Mishkan has been my home for 3 years and I am proud to be a member of this community. I’m always enthusiastically inviting people who have also felt left out to experience our community. I am a one-woman Mishkan welcome wagon. I’m sure like many of you, I spent a lot of time shul–shopping. I was always feeling too radical, way too tattooed, and growing up with tortillas on the table instead of challah, I felt that culturally I would never fit in. Mishkan was the first place that felt like I made sense in a Jewish community. I feel comfortable dissecting Torah with my tattoos out and in my bold fashion, and immediately found my own little family inside this community. I am still friends with most of the people I met at the first service I attended! This community has been a huge part of my and my partner’s relationship and has empowered us as we have been learning what it means to be Jewish community leaders. I was attracted to Mishkan because right in the values is the statement “We are radically inclusive”. Racially inclusive. I am grateful for Mishkan’s outdoor services and learning when we have that beautiful Chicago summer weather, the online Passover seder — which I look forward to every year now, online classes, and to livestream every service (shout out to the amazing livestream team! we appreciate you!). And yet, after a while people being “here” and us being “there” still doesn’t feel inclusive. We all deserve to pray, sing, celebrate and learn together safely.

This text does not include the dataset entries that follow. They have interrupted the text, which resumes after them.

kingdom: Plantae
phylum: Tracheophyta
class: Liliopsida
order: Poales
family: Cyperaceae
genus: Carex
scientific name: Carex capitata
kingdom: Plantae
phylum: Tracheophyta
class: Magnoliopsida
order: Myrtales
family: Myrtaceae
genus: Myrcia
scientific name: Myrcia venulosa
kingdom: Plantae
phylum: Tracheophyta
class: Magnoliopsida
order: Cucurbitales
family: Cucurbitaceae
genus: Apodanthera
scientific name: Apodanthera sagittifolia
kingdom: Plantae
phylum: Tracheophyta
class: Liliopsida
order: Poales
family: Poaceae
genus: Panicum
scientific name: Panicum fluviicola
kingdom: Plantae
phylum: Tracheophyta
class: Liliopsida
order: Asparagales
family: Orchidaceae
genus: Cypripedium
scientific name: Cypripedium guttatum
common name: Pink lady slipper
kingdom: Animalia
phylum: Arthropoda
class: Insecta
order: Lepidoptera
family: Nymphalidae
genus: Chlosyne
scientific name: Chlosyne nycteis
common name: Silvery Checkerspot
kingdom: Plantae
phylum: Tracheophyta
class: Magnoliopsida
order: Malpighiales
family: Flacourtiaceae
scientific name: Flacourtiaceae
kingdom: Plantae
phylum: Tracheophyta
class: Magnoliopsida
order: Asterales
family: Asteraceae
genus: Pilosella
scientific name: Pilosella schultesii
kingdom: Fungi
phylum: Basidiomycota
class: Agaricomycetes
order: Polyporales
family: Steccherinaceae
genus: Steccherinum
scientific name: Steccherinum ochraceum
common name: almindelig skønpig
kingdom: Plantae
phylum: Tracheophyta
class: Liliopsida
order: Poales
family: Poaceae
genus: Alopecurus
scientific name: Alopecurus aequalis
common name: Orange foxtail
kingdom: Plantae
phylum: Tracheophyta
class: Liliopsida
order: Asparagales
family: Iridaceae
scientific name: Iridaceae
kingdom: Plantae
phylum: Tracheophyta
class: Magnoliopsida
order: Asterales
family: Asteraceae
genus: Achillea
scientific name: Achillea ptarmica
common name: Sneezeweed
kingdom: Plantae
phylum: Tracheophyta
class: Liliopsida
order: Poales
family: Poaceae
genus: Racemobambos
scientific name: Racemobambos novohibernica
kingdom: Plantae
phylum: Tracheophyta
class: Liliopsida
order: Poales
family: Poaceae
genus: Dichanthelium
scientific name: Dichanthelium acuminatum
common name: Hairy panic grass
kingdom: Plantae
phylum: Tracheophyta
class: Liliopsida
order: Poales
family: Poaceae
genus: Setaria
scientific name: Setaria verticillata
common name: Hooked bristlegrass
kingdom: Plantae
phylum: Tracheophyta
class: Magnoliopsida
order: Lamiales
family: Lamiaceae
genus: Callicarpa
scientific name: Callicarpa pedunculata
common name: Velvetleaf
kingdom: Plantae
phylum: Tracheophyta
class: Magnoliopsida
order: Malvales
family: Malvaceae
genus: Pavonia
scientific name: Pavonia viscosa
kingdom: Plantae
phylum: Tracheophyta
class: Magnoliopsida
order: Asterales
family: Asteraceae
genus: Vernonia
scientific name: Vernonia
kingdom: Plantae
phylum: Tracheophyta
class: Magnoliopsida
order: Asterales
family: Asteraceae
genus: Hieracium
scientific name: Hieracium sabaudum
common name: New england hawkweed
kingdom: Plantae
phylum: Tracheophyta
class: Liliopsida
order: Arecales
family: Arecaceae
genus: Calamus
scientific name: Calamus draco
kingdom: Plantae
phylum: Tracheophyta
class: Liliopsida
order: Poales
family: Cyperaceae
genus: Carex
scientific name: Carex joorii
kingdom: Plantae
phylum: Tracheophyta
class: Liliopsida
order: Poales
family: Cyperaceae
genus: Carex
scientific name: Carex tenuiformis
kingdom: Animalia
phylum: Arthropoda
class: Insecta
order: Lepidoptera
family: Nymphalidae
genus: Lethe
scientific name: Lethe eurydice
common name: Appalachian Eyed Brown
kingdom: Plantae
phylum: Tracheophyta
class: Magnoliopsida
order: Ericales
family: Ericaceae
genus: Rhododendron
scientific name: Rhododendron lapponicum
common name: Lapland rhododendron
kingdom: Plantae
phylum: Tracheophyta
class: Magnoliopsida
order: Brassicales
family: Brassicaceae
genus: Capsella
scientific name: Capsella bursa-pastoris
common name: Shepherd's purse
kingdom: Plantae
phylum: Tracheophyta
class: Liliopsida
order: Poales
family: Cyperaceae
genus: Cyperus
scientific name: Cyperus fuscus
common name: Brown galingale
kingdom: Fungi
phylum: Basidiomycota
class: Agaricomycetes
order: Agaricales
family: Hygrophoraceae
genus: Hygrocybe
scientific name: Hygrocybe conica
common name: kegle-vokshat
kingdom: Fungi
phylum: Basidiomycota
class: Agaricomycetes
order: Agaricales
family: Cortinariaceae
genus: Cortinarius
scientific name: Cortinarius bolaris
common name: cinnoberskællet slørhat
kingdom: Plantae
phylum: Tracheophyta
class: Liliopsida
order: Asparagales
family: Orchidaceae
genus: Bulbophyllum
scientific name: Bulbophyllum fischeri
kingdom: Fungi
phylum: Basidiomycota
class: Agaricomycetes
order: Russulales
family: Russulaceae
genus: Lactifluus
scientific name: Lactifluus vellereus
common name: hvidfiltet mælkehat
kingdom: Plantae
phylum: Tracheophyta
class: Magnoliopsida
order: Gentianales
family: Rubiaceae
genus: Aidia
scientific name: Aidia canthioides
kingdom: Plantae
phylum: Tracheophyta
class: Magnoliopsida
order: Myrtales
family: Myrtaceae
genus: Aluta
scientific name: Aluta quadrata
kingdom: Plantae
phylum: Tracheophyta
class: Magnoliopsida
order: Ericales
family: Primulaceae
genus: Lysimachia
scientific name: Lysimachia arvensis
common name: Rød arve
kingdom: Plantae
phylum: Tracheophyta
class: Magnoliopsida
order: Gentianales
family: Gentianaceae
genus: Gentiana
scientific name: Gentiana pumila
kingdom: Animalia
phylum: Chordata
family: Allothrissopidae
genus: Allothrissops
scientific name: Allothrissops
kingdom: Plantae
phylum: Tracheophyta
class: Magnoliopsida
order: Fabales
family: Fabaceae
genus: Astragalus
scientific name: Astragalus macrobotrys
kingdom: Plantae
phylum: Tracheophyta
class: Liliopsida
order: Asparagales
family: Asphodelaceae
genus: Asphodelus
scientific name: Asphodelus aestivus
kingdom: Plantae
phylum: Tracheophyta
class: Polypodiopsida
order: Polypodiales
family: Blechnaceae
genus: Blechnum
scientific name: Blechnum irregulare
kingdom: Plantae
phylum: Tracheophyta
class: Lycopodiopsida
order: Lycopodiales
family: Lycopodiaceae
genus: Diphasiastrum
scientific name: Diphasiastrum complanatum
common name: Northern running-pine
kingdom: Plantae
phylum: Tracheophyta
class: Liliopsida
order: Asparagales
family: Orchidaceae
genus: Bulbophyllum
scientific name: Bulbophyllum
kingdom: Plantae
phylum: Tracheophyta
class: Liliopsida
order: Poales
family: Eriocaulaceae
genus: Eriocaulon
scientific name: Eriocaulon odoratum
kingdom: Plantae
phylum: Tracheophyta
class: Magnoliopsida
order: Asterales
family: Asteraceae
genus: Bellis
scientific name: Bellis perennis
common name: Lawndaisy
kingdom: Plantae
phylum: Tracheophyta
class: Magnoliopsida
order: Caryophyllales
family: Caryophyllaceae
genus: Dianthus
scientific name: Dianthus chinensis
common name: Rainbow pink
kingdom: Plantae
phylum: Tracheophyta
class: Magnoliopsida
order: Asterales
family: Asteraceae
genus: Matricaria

Now, I get that Sinai level-inclusivity is an aspiration, even for a community that wants to make sure as many people as possible can participate. And I get that there are different needs and preferences in this room, and different things that help different people feel included. So for me, and for so many in the chronic illness and disability community, we want you to know that the more people who choose to wear masks, the more we feel we can participate safely — here and everywhere. I ask you to consider all the places that are lifelines to you– the supermarket, public transportation, and even coming to Mishkan — and think about the person you don’t know nearby wearing a mask who might be part of the disability community, who might be me, who might be deeply relieved to see you take out and put on a mask. Consider sticking a mask in your bag for those moments. Mishkan has some great KN95 masks that are put out before each service that say “Love thy Neighbor” on them. KN95s are one of the most effective masks, they are one step down from the N95 I am wearing today.
I challenge us to do these things because I believe in us! Mishkan is special, it’s a place where even if you didn’t fit in somewhere else, you will here. We are all luminous. We can choose radical inclusion, we can choose radical love. Let’s be radical! When we all do better, we all do better.